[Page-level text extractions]
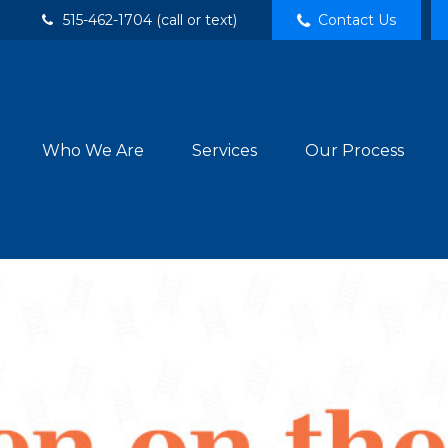
515-462-1704 (call or text)
Contact Us
Who We Are
Services
Our Process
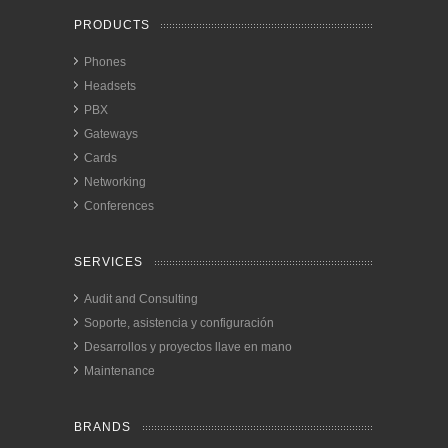
PRODUCTS
Phones
Headsets
PBX
Gateways
Cards
Networking
Conferences
SERVICES
Audit and Consulting
Soporte, asistencia y configuración
Desarrollos y proyectos llave en mano
Maintenance
BRANDS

Task to complete:
Would you copy out the data exactly, leaving every picture out?

Expected output:
515-462-1704 (call or text)
Contact Us
Who We Are
Services
Our Process
PRODUCTS
Phones
Headsets
PBX
Gateways
Cards
Networking
Conferences
SERVICES
Audit and Consulting
Soporte, asistencia y configuración
Desarrollos y proyectos llave en mano
Maintenance
BRANDS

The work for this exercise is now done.